Elephants at the Souvenir Stand
It feels wrong to be considering souvenirs on day one of a trip – but who could resist?

Scenes from a Land Cruiser
The highway we are on is smooth enough, and full of vehicles – but modernity falls away at the verge. The shoulders and slip roads are all dirt and mud puddles, and shopfronts are mostly colourfully painted concrete blocks.

Lake Nakuru Park Ranger on the Job
We finally reach the entrance to the National Park, where the rangers are well armed. Kenya has a “shoot-to-kill” poaching prevention strategy, which has greatly reduced the problem in the country.

Superb Starling – Lamprotornis Superbus
I always get excited by my first animals – even when they are birds! These cheeky little beauties are so prevalent that they were almost picked to be Kenya’s national bird.

Lake Nakuru
Once part of a deep freshwater lake, Nakuru is in a endorheic basin with no outflow. As a consequence, it has become a soda or alkaline lake which hosts a diversity of birdlife. We stopped for an early lunch at a picnic site overlooking the rising waters.
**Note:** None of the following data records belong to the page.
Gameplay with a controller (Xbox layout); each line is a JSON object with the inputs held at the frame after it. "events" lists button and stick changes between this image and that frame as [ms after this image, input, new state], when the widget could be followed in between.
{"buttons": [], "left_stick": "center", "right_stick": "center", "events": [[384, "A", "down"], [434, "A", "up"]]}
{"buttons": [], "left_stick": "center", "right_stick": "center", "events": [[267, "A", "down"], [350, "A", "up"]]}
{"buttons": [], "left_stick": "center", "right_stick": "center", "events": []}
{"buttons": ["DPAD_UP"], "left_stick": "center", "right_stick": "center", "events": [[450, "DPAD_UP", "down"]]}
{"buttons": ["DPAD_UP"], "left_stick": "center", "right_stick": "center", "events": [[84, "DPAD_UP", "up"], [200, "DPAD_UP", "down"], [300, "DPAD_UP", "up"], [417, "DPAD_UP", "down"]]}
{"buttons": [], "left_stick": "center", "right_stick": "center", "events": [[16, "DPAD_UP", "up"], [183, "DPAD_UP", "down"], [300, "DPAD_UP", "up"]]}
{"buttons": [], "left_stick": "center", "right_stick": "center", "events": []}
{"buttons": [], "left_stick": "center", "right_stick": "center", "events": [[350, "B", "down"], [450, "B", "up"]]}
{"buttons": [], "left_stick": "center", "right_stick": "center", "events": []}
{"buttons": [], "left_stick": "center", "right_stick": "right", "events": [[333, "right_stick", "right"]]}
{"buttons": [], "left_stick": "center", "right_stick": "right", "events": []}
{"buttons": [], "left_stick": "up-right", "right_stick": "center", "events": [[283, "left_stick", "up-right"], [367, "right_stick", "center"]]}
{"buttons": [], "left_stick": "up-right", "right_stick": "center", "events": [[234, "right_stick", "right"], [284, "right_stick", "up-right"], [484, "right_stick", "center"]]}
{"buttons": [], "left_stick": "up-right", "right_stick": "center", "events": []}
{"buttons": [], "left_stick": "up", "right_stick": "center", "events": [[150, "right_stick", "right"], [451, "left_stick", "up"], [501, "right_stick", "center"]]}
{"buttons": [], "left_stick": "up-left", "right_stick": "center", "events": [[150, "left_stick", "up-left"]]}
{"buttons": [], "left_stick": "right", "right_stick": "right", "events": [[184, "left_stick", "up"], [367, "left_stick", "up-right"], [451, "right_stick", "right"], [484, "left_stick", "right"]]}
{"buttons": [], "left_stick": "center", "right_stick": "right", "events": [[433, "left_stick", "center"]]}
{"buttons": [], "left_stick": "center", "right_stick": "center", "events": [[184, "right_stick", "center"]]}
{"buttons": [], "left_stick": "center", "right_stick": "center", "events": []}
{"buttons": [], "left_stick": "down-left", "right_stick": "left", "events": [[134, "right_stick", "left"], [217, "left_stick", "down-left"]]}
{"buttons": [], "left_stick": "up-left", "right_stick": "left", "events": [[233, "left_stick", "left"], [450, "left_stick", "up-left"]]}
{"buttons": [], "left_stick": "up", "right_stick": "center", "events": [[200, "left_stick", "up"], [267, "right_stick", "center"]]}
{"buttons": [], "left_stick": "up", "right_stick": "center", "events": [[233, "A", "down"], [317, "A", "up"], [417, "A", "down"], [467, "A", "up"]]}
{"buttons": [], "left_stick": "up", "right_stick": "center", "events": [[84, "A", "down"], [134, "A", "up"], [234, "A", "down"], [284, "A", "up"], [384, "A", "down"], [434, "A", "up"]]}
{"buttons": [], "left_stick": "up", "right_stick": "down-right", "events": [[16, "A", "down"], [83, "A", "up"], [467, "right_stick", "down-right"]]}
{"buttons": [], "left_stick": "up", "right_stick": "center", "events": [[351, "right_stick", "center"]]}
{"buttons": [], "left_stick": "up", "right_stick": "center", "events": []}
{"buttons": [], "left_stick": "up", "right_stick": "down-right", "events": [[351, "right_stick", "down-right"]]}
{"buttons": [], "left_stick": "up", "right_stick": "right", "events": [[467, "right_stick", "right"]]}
Toilet Paper Plant – Plectranthus Barbatus
Our lunch stop gives me the chance to examine the local flora. These plants were traditionally used for toilet paper and sanitary products. The leaves are naturally antibacterial and have a fresh, herbal scent.

Fever Tree – Vachellia Xanthophloea
Early European settlers blamed this tree – rather than the mosquitoes that shared the swampy ground it often grows in – for malaria. The thorns are deadly!

African Daisies – Osteospermum

Buffalo Grazing
The first of the Big Five we come across are the Cape buffalo. They are known for their unpredictable behaviour and their tendency to congregate near water sources.

Cape Buffalo – Syncerus Caffer Caffer
Big-game hunters in the 19th-century named the most dangerous and difficult animals to hunt on foot the Big Five.

Male Impala – Aepyceros Melampus
A red billed oxpecker (Buphagus erythrorhynchus) feeds on the ticks that have made their home on an impala.

More Buffalo

Rhinos Resting
Lucky for me, my guide spotted another one of the Big Five – these rhinos in the shade of tree.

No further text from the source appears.